Ein neuer Stil für neue Themen
Es ist auffällig, wie anders der gesamte Look dieses Comics ist. Aus einer Ära der bunten Kostüme und knalligen Farben begibt sich Frank Quitely in eine grundlegend neue Richtung. Die Designs der Figuren sind ungewohnt und anders, die Kostüme ähneln ganz bewusst gewählt einer Biker-Crew. Die Illustrationen der Technologie scheinen außerdem detailreicher und experimenteller in ihren Formen. Allein das von Emma Frost präsentierte Outfit, welches ein X darstellt, das sich durch nackte Haut und viel Brust auszeichnet, war bis dahin nicht denkbar.
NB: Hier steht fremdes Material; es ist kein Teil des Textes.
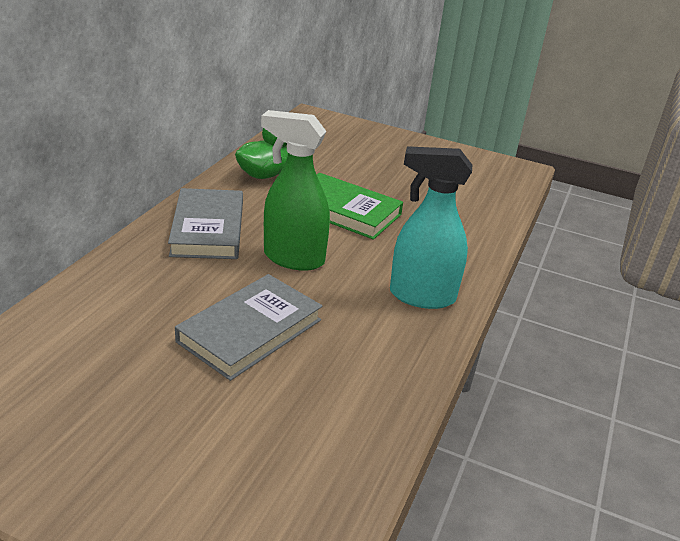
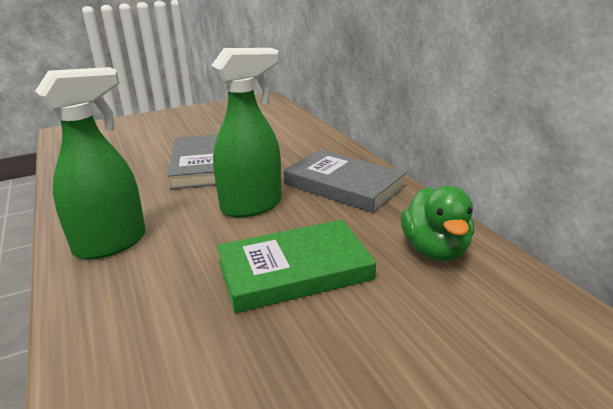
camera: 135 degrees right, 5 degrees down
turquoise spray bottle [390,146,472,309] -> green spray bottle [35,67,146,259]

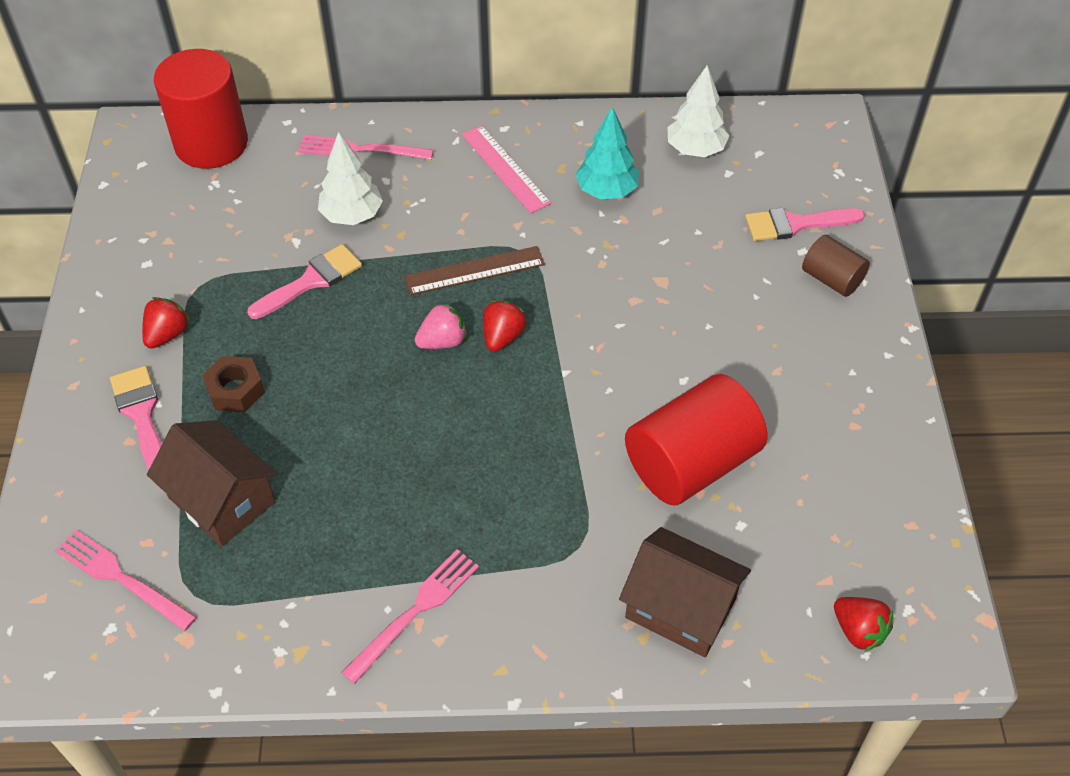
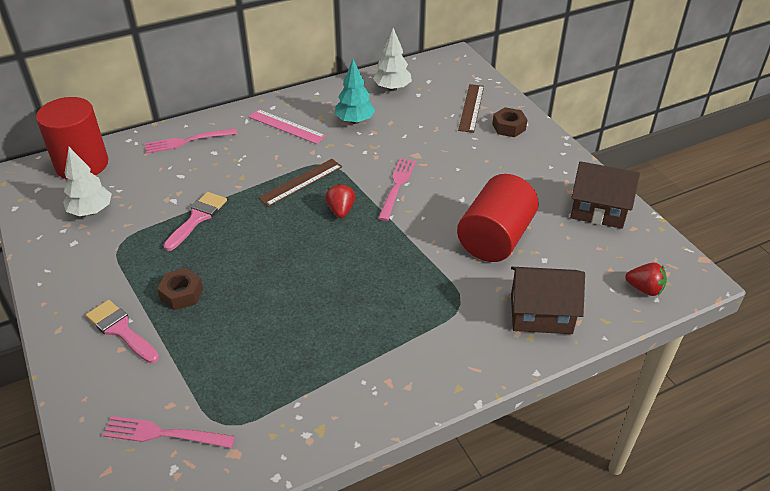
camera: 25 degrees left, 10 degrees down
red strawberry [142,297,191,349] -> none
brown house [147,420,277,547] -> brown house moved to [570,161,640,229]
white tree [318,132,383,225] -> white tree moved to [63,147,112,216]
pink fork [341,549,479,684] -> pink fork moved to [378,158,416,221]
pink strawberry [415,302,467,349] -> none
pink brush [745,208,865,241] -> brown ruler [458,84,484,133]
brown cylinder [802,235,870,297] -> brown nut [492,107,527,137]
Die Designs der Figuren sind ungleich vieler Stile, die man sonst in Superheldenkontexten zu sehen bekommt. Hank McCoy alias The Beast ist ein wahrliches Biest mit breitesten Schultern, massivem Kiefer und Pranken, die einem das Fürchten lehren. Cyclops hingegen erscheint nun mit markant „männlichem“ Kinn, langem Gesicht und stets Lederjacke tragendem Charme, der wenig mit irgendeiner vorigen Version zu tun hat.
Ein kleines Highlight dieses Marvel Must-Haves ist ein Kapitel, das sich komplett im Querformat lesen lässt. Die Nutzung der Seite ist merklich anders und ergibt ein ganz anderes Leseerlebnis, was die Frage aufwirft, warum nicht mehr solcher Ausgaben erscheinen.
Das letzte Kapitel, gezeichnet von Francis Leinil Yu, bricht dann noch mal komplett mit den Neuerungen der beginnenden und die neue Welt der Mutanten etablierenden Stilistik.
Sie erinnert unglaublich stark an einige Ausgaben aus Neil Gaimans „Sandman“.
Eine groß angelegte detailreiche Atmosphäre wird von expressiven Figuren mit Leben gefüllt und durch Schattierung und Schraffuren zu etwas Düsterem. Passend, dass Wolverine und Jean Grey darin einige weitreichende Erkenntnisse zu gehegten Wünschen und Träumen über ihre Beziehung sammeln.
Der Cliffhanger dieser Ausgabe ist tückisch und knüpft an einen Status quo der Filme an.